The findings of this study have some limitations. First, considering microbial profile varies across ethnicities as well as geographies [58,59,60], it is necessary to evaluate the portability of MRS between populations. More advanced methods will be required to reduce the bias due to ethnical or geographical differences. Second, the microbiome data have versatile characteristics and unique features, such as phylogenetic tree structure, functional structure, hierarchical taxonomy, and dynamic nature, which also play critical roles in analytical accuracy and efficiency [61, 62]. Incorporating such features may improve the accuracy of MRS. Third, derivation and validation of MRS require large-scale microbiome studies.
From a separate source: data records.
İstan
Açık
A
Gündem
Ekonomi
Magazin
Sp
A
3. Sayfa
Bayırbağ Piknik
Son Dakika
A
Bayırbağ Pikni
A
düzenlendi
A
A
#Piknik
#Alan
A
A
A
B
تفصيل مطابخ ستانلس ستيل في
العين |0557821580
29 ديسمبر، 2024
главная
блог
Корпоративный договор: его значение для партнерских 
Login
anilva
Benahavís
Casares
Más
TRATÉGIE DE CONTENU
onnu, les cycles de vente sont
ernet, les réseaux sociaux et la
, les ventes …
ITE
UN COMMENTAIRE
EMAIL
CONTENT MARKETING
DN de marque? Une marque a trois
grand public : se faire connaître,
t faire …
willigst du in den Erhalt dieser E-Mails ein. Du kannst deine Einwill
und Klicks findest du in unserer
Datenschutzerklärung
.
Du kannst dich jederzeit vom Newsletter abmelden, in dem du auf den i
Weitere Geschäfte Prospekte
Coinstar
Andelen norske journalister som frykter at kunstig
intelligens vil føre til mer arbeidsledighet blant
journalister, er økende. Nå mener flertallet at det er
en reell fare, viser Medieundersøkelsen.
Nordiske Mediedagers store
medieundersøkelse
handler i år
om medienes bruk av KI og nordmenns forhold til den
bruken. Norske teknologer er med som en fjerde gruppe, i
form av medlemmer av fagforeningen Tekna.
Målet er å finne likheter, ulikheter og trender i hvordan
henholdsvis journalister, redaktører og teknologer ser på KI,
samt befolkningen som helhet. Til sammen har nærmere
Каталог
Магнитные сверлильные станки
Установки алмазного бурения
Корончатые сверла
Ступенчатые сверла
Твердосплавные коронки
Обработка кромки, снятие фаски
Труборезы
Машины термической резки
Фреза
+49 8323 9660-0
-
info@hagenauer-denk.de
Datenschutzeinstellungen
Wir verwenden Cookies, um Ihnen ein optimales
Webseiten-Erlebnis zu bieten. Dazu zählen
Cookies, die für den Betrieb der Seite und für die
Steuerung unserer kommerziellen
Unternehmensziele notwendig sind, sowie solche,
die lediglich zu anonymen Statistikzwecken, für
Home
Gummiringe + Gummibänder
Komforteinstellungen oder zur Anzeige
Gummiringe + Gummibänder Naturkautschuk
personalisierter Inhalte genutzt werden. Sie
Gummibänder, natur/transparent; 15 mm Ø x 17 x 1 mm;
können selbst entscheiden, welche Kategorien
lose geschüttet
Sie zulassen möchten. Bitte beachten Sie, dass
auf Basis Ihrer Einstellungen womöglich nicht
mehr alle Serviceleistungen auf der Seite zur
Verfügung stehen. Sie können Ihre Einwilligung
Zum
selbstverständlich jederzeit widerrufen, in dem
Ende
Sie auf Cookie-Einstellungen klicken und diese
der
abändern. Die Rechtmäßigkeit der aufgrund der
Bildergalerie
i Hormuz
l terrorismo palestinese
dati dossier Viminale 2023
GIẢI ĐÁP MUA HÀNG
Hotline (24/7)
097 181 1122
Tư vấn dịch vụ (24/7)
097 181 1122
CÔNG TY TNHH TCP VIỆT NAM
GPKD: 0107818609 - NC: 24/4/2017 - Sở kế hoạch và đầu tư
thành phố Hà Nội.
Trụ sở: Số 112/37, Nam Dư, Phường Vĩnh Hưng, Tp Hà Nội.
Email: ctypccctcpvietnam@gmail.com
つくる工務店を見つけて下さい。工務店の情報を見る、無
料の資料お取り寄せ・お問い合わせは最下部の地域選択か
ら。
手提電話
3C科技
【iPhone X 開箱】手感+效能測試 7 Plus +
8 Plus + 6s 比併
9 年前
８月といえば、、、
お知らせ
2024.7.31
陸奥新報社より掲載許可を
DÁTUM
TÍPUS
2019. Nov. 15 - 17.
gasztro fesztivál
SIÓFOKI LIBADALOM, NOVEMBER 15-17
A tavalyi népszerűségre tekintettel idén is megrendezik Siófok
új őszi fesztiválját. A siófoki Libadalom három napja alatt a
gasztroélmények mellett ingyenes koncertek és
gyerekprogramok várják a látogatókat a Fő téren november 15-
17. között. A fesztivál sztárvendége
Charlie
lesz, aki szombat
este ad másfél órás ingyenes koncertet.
However, the high cost of metagenomics sequencing restrict the comprehensive external validation. Despite the above challenges, this paper proposes a practicable way to summarize the microbial profiles and provides promising findings for comprehensive microbiome research to bolster the microbiome’s utility as a potential source of novel therapeutic features.

Conclusions

This paper sheds light on the utility of the microbiome data for disease prediction and multi-omics integration by converting the complex microbial profile into a continuous risk score. The proposed MRS tool provides a great potential in studying the complex microbial ecosystem, understanding the microbiome’s role in disease diagnosis and prognosis, and exploring microbiome’s full clinical potential.